Please copy the data below exactly; none of the pictures in it belong in the copy.

Extracted records
========================================================================
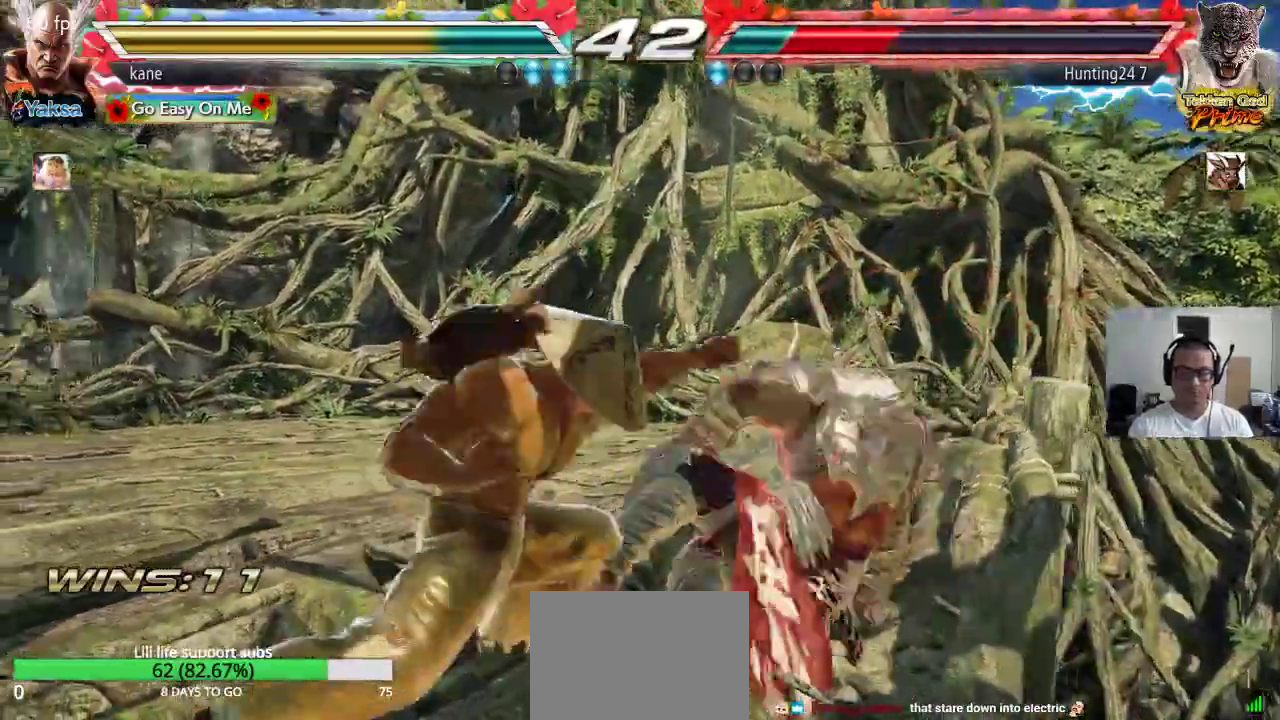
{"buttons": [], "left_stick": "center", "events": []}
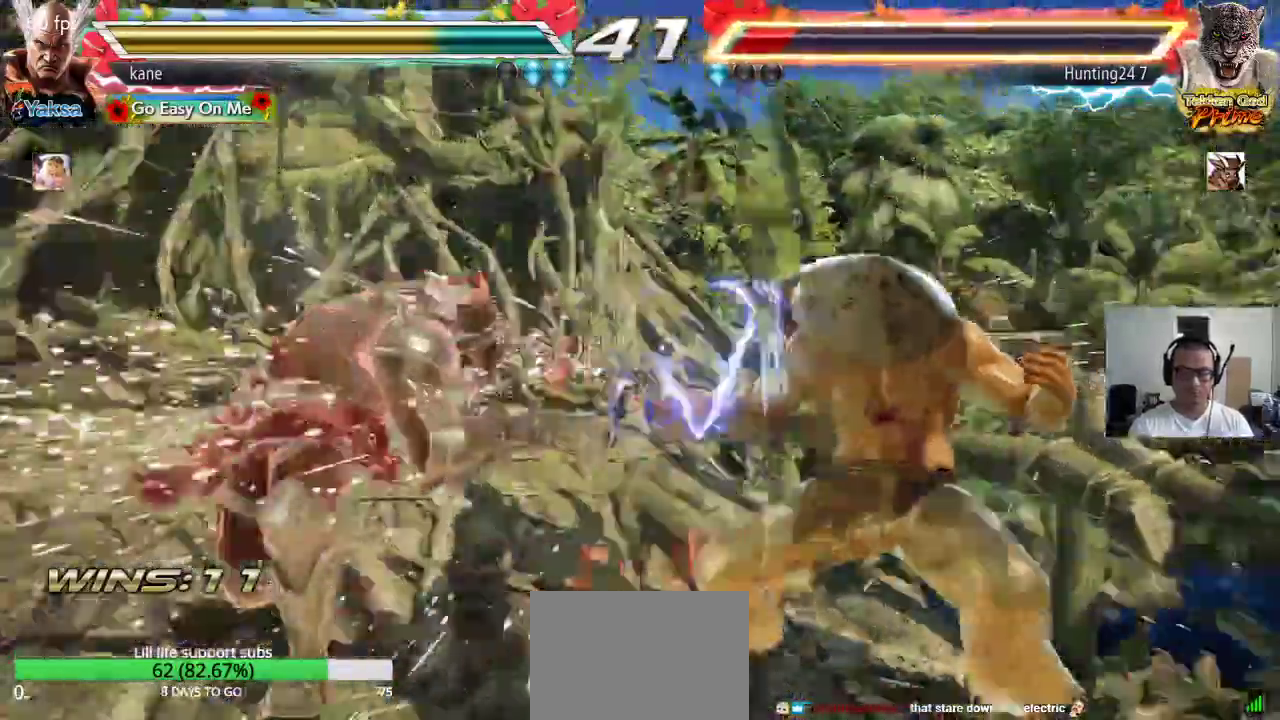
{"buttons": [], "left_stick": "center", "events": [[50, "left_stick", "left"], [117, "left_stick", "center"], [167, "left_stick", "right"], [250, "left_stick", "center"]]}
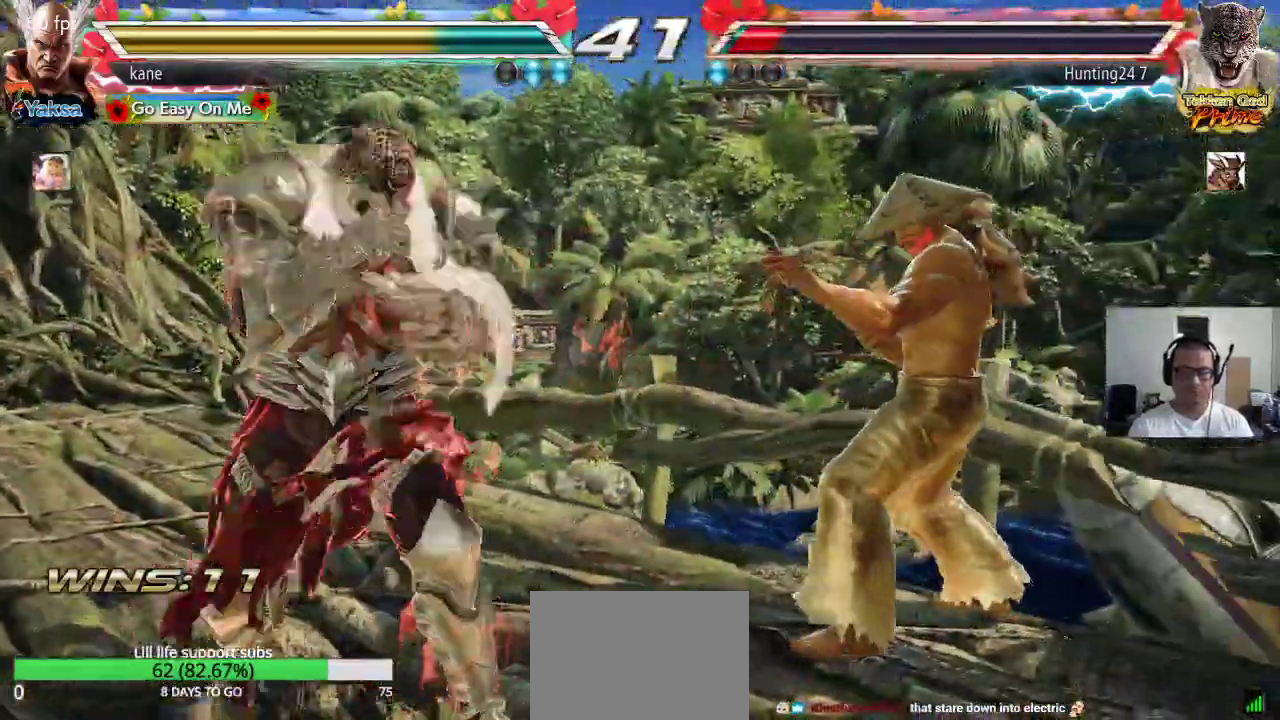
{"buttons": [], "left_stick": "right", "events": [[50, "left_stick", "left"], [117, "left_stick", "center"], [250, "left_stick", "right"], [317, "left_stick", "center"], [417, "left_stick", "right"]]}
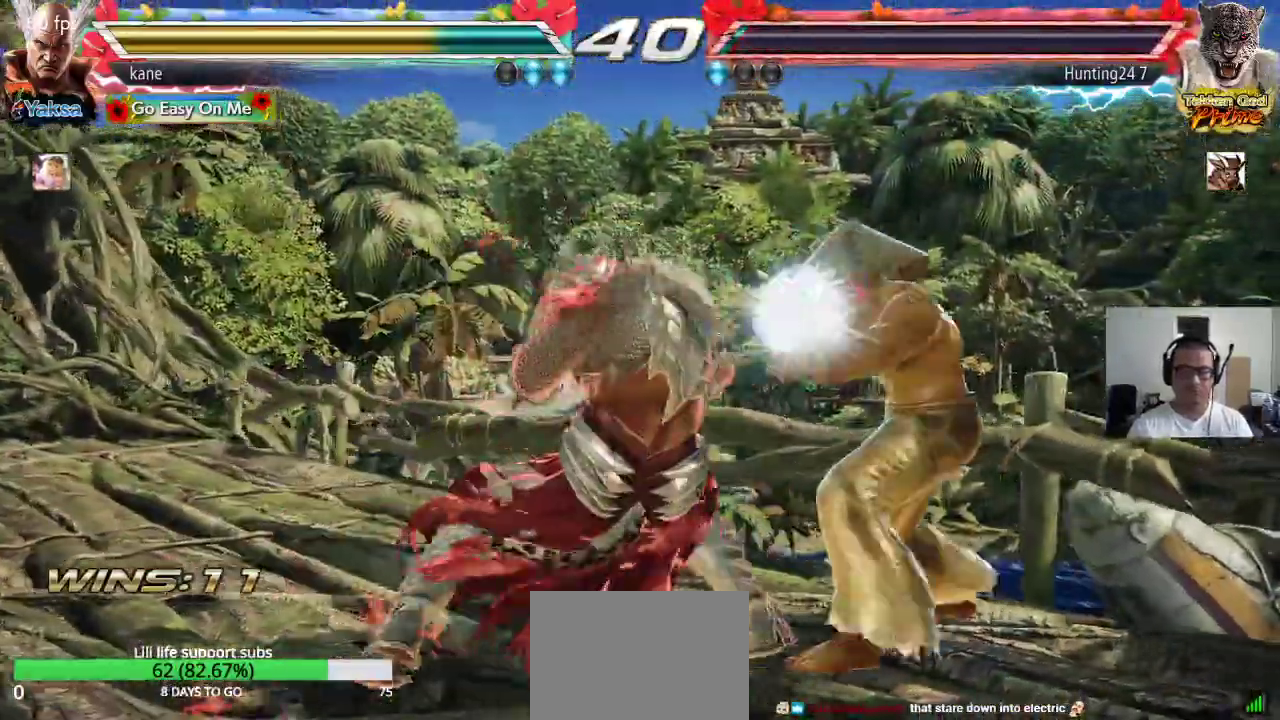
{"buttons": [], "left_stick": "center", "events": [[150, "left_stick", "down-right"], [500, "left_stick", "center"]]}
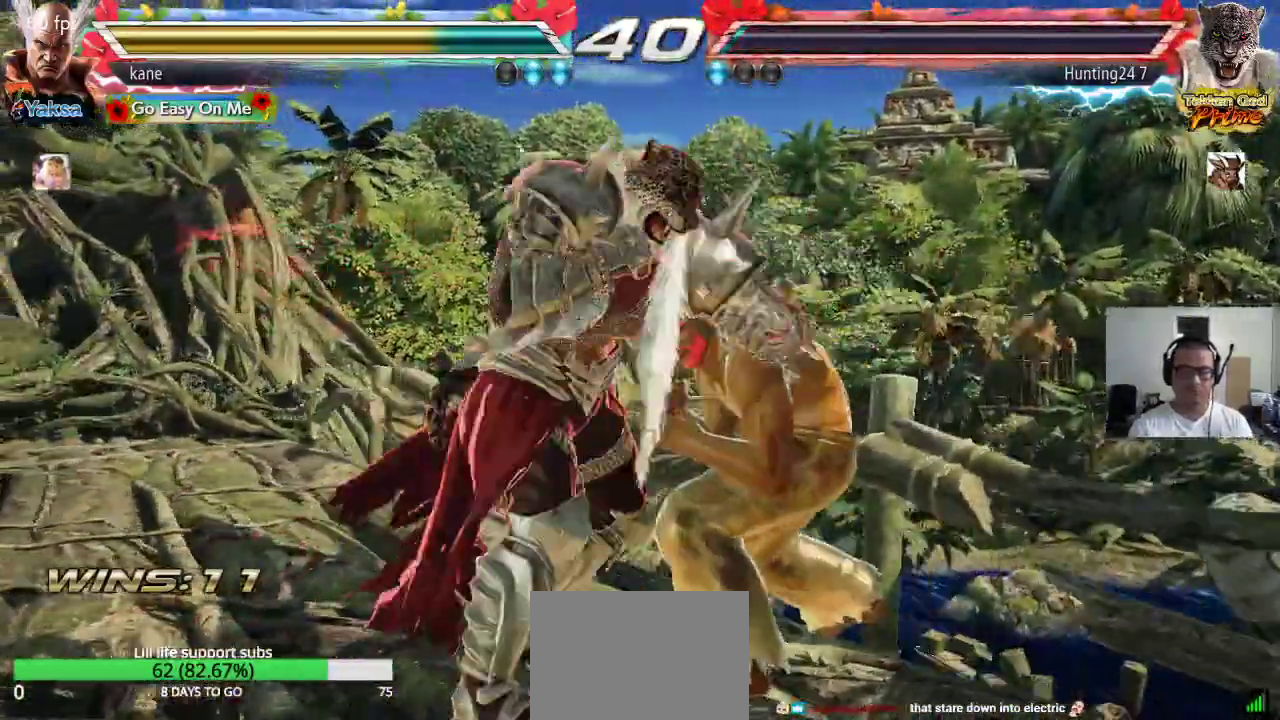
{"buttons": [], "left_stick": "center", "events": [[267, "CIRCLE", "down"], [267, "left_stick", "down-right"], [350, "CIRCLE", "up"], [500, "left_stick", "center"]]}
========================================================================
## Result of this exercise
{"buttons": [], "left_stick": "center", "events": []}
{"buttons": [], "left_stick": "center", "events": [[50, "left_stick", "left"], [117, "left_stick", "center"], [167, "left_stick", "right"], [250, "left_stick", "center"]]}
{"buttons": [], "left_stick": "right", "events": [[50, "left_stick", "left"], [117, "left_stick", "center"], [250, "left_stick", "right"], [317, "left_stick", "center"], [417, "left_stick", "right"]]}
{"buttons": [], "left_stick": "center", "events": [[150, "left_stick", "down-right"], [500, "left_stick", "center"]]}
{"buttons": [], "left_stick": "center", "events": [[267, "CIRCLE", "down"], [267, "left_stick", "down-right"], [350, "CIRCLE", "up"], [500, "left_stick", "center"]]}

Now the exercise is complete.